Raphael and his family decided that he should make the trip out to the Pacific Northwest.

On board the ship, Raphael was aware of the coronavirus pandemic.

“We got a daily news digest, but were weren’t able to go online,” he said. “I think that the information flow onboard was super limited.”

When Raphael returned, it was a shock.

“On the ship it didn’t affect us at all. When we got back to civilization it became very apparent,” he said. “I felt paranoid. I felt like I had to be ultra cautious. It was so different from being in this tiny ice community where you know everybody and there virtually are no unknowns.”

Initially, there were concerns that the expedition would have to end due to the pandemic.

“Leadership wasn’t sure if we could continue with the expedition,” Raphael said. “There are a lot of precautions that the institution and participants have had to take before we could continue.”

While there are medical personnel who are part of MOSAiC, “if everyone on the ship gets (coronavirus) that obviously becomes a very large issue,” Raphael said, and the project would likely have to be halted. “Nobody wants to see that happen, so we’re being very cautious to make sure the virus doesn’t make its way on the boat.”

Raphael returned to Bremerhaven on April 29 to get ready to join the fourth leg of the journey, which is set to begin on Monday. The planned return date is Aug. 25.

“Now that the sun is back, that totally changes the game. We’ve got the snow melting and eventually we’ve got the ice melting,” he said. “It’s changing very fast. We’re seeing thinner ice, and we’re seeing warmer water from the Atlantic. We’ll be playing around in the slush and the water a lot.”

After arriving in Bremerhaven, Raphael was immediately tested for the virus and went into self-isolation at a hotel. While other members of MOSAiC were also self-isolating at the hotel, they were not allowed to interact with each other. Participants will be tested for COVID-19 three times. Now that they’ve passed the initial self-isolation period, their quarantine restrictions have lessened a bit.

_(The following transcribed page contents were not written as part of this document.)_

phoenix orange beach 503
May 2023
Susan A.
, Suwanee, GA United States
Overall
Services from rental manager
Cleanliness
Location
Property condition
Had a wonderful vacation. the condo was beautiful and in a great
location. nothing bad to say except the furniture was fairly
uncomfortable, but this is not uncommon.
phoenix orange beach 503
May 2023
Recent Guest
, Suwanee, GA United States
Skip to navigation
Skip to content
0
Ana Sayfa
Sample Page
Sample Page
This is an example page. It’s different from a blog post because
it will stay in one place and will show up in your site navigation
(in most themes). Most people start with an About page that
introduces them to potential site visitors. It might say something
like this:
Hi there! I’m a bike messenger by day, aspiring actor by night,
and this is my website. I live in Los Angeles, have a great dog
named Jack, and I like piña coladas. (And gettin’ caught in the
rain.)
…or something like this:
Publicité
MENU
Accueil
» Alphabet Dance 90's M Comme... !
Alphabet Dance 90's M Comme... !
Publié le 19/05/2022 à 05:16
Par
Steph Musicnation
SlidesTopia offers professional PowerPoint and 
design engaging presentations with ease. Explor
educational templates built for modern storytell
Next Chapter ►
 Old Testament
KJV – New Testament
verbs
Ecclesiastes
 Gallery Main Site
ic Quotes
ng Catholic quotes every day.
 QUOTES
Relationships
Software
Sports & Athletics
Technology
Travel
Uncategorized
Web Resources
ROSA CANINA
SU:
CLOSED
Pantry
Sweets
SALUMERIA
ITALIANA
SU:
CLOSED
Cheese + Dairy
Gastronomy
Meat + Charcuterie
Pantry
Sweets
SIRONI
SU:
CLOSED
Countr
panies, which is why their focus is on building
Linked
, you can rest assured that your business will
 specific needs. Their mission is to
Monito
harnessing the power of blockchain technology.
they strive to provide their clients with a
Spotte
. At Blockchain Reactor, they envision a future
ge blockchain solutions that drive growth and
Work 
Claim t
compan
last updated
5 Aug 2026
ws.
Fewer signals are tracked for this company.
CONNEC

“We do get to interact with each other and it’s wonderful,” Raphael said, adding that he was particularly excited to be able to go onto the hotel’s roof and feel the sunshine. “It felt like another dimension, something new opened up. It feels like a small community, much like ice camp does. We’re essentially confined, but we still have our own community within the boundaries.”

Raphael is eager to get back to the Arctic and continue working with other researchers.

“I’m really, really excited to go back … to see how things have changed when I have been gone and to do new science,” he said.